Aim: Copy out the items below with every "locality" switched to "site" and nothing else changed. Leave the pictures out.

------------------------------------------------------------------------

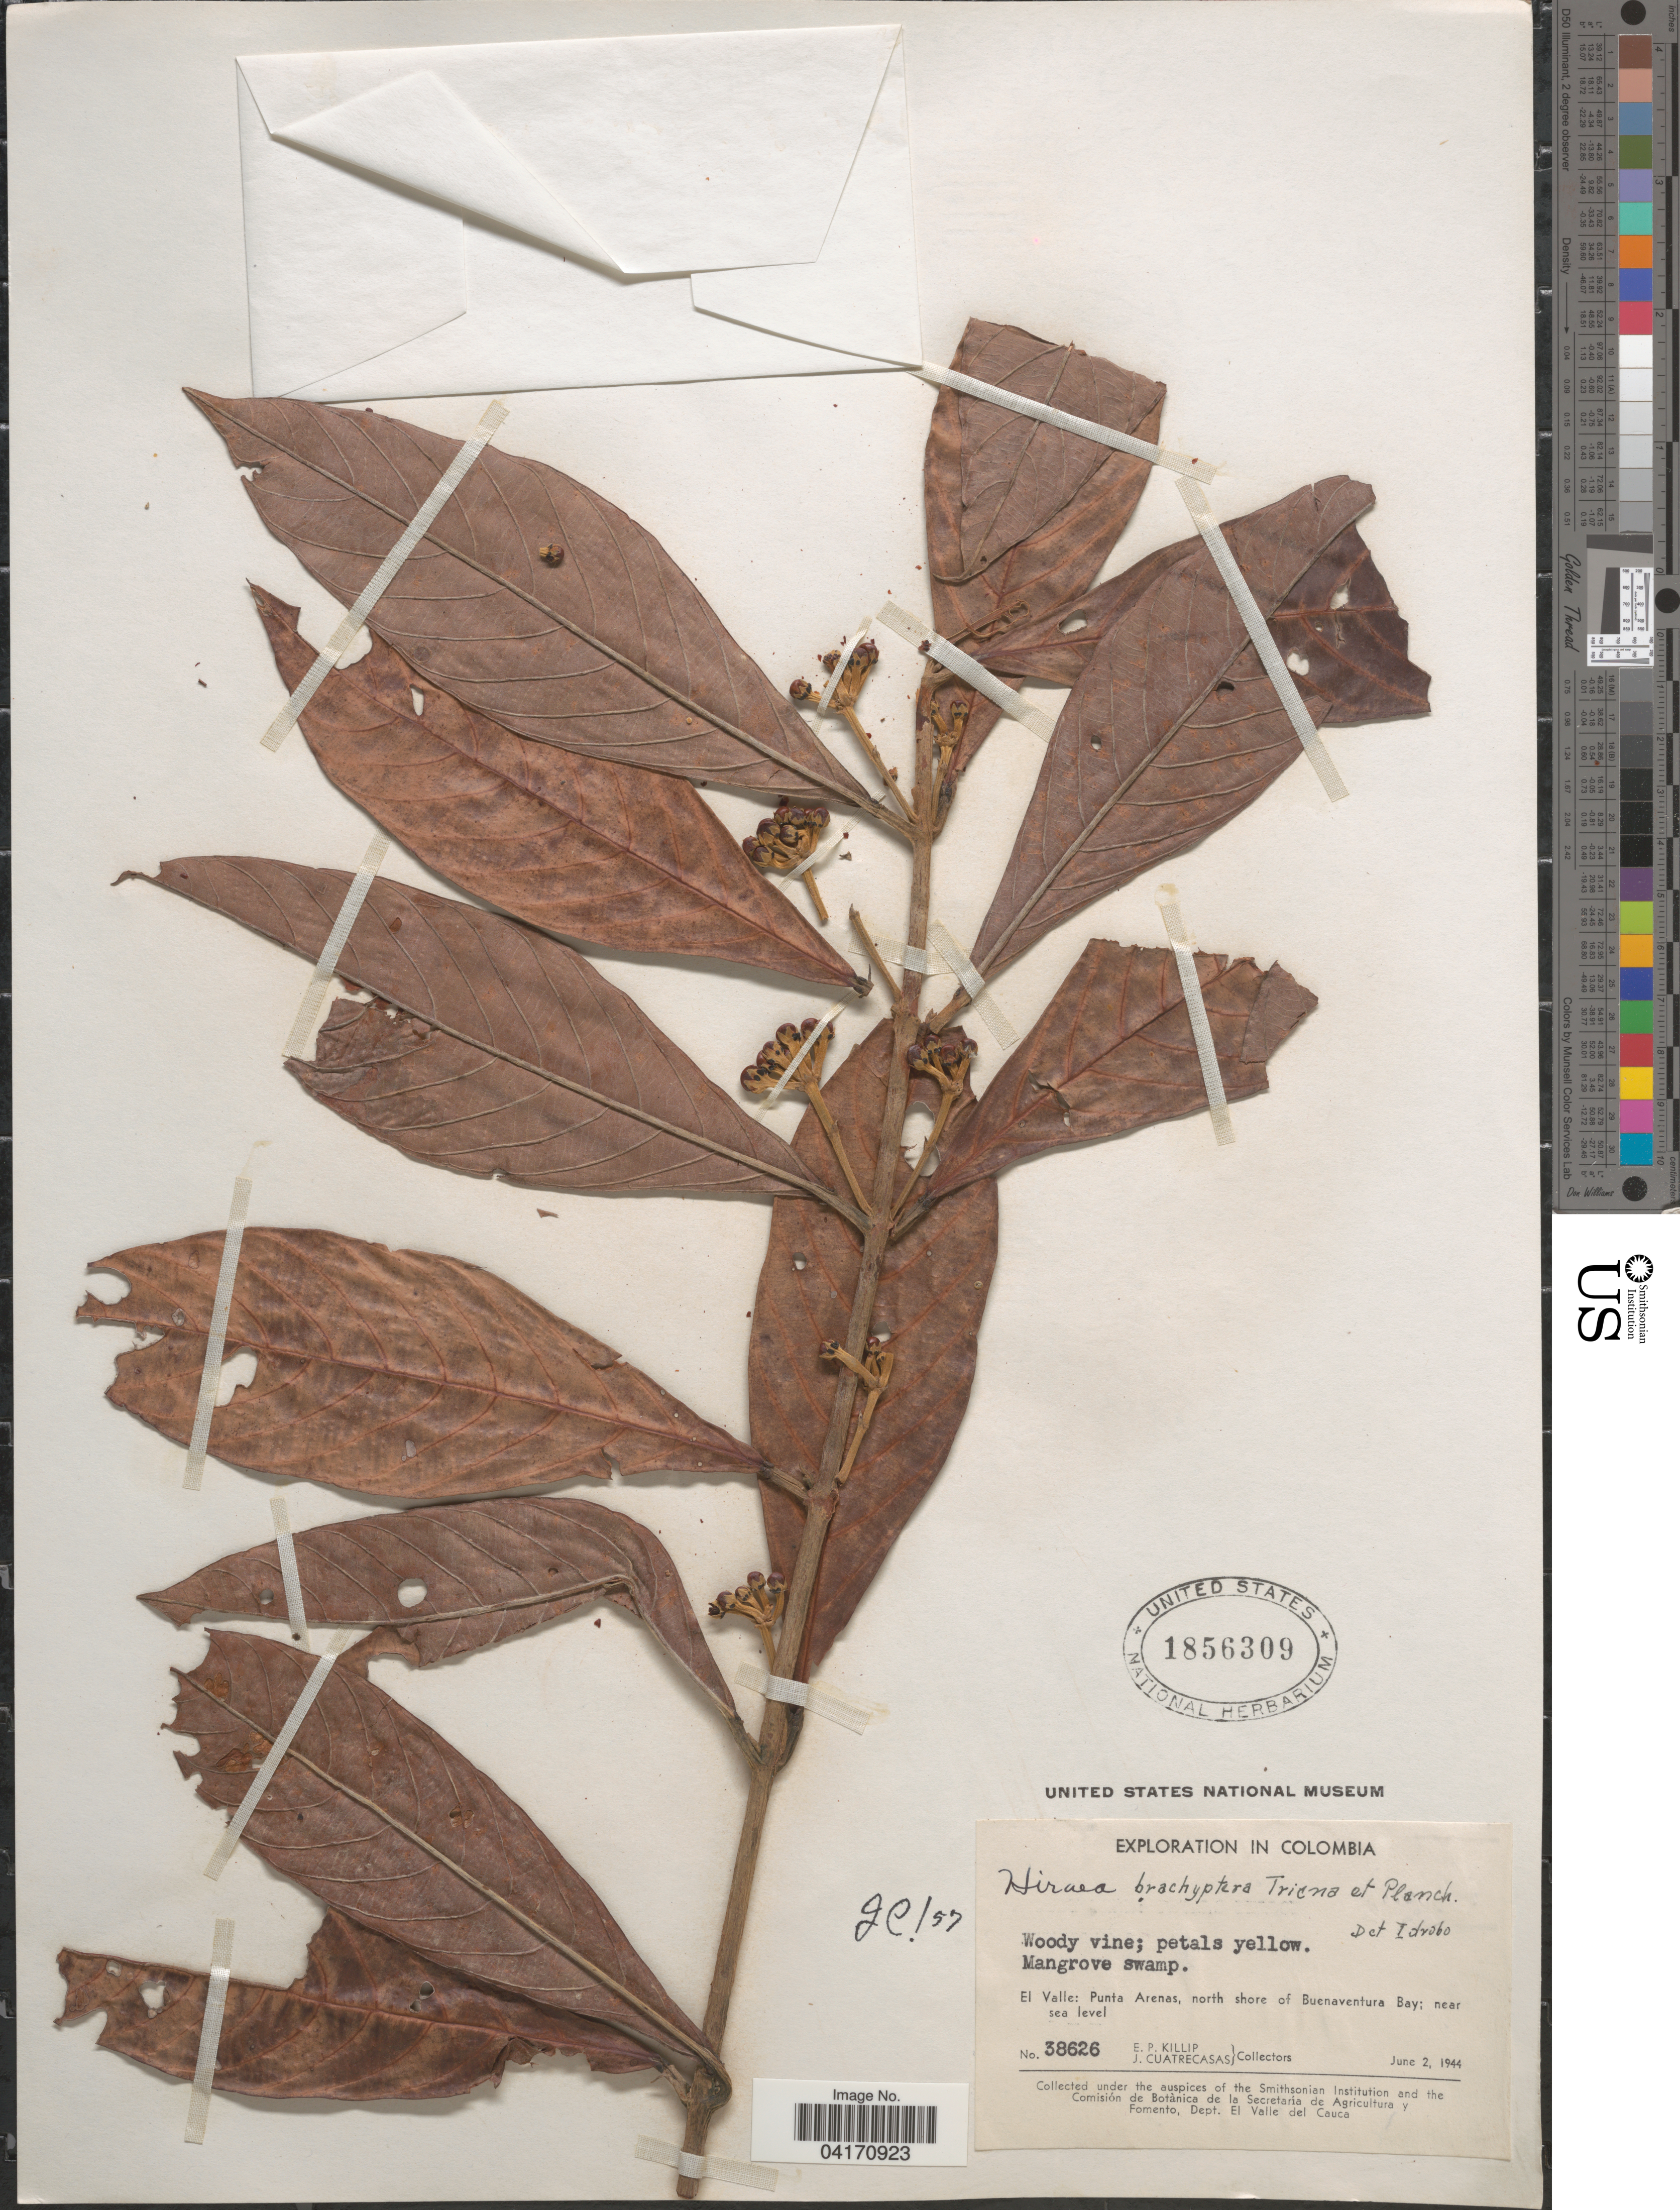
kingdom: Plantae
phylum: Tracheophyta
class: Magnoliopsida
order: Malpighiales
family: Malpighiaceae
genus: Hiraea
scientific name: Hiraea brachyptera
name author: Triana & Planch.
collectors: E. P. Killip & J. Cuatrecasas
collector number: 38626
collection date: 1944-06-02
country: Colombia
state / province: Valle del Cauca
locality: Exploration in Colombia. El Valle: Punta Arenas, north shore of Buenaventura Bay.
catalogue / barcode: US 1856309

------------------------------------------------------------------------

Final result:
kingdom: Plantae
phylum: Tracheophyta
class: Magnoliopsida
order: Malpighiales
family: Malpighiaceae
genus: Hiraea
scientific name: Hiraea brachyptera
name author: Triana & Planch.
collectors: E. P. Killip & J. Cuatrecasas
collector number: 38626
collection date: 1944-06-02
country: Colombia
state / province: Valle del Cauca
site: Exploration in Colombia. El Valle: Punta Arenas, north shore of Buenaventura Bay.
catalogue / barcode: US 1856309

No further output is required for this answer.